Jim Lucas - Janney Montgomery Scott
Couple of questions; Steve, first, on that $0.15 you alluded to three different buckets that fell within. Was that fairly evenly distributed or can you give us some more color of where exactly that hit in the quarter?
Steve Wolfe
Yes, we don't break that out, Jim. When you've got litigation and all those types of things involved in that we just say its $0.15 in total and don't break down the pieces.
Jim Lucas - Janney Montgomery Scott
I'm just trying to figure out in terms of the headcount reduction and the tax piece, were those two combined somewhat comparable or ?
Steve Wolfe
You'll find when you look at the consolidated P&L.

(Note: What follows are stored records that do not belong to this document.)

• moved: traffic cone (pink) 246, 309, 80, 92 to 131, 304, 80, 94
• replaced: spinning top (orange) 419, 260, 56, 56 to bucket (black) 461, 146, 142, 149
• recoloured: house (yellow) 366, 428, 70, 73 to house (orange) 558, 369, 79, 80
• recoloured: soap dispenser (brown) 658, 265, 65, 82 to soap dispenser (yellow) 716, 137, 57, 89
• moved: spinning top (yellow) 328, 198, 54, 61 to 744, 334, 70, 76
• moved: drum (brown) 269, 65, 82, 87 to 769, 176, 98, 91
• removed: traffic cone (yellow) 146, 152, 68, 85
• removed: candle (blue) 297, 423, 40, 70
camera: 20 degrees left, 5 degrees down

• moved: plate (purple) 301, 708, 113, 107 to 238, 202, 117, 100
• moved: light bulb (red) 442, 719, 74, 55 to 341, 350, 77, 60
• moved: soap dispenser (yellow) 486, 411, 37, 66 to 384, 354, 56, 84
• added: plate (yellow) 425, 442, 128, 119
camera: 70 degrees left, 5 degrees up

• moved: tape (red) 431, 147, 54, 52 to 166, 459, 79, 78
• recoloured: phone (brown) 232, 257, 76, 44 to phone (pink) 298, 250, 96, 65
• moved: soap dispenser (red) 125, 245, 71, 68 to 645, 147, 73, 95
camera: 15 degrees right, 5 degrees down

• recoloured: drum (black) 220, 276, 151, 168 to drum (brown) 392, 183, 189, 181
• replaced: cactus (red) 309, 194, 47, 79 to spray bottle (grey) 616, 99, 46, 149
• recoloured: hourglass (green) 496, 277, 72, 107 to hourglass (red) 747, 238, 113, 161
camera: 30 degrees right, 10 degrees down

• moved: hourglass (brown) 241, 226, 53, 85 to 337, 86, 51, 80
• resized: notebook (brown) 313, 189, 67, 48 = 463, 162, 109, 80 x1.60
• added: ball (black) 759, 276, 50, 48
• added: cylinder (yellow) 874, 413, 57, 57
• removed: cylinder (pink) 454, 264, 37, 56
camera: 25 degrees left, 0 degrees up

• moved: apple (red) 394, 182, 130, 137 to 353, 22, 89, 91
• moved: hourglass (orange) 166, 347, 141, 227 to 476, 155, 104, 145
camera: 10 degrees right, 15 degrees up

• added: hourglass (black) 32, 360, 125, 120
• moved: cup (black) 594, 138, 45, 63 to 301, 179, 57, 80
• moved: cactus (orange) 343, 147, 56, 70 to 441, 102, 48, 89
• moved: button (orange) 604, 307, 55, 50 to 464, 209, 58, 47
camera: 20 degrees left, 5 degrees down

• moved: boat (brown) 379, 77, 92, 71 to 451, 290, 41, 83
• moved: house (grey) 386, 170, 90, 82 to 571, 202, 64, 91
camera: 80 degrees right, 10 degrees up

Jim Lucas - Janney Montgomery Scott
Yes.
Steve Wolfe
You find these expenses in three different categories.
Jim Lucas - Janney Montgomery Scott
Right.
Steve Wolfe
Restructuring ends up running through SG&A. The legal matters end up running through the other expense and income line, and the tax allocation ends up running through the through the tax line so you've got them split into three different pieces in the P&L.
Jim Lucas - Janney Montgomery Scott
No other way to ask that one. With these two new events from a working capital management standpoint, the formation of Red Iron where a lot of company seem to be stepping away from third party financing, it's somewhat unique to hear, somebody like moving toward it. I was wondering how this came about, but even more so I was wondering if you could give us a little bit more color on this new payable solution that you've come up with.
Mike Hoffman
Let me make just a comment first on how this came about. And then turn it over to Steve to maybe add some color and talk about the payable side. The fact is that, when you go back to literally when we were completing our six plus eight initiative. One of the things that came out of that as we headed into the GrowLean initiative was in the third leg on the stool and really looking at our working capital, and as we looked at Toro versus our peer set, it wasn't particularly attractive. And certainly one of those elements is your receivables. And so it's a credit to Steve and Tom Larson, but they took a hard look at that and said, well, some of our receivables are being sold through a third party. Some of them are on our books, and maybe there is a better solution. I think the solution that they found was an excellent one that keeps us directly involved in the JV context but leverages a third party who has a significantly lower cost of capital. As Steve said earlier, it very much is a win-win and it is going to move our working capital in the right direction so, no. I'll let Steve add some comments.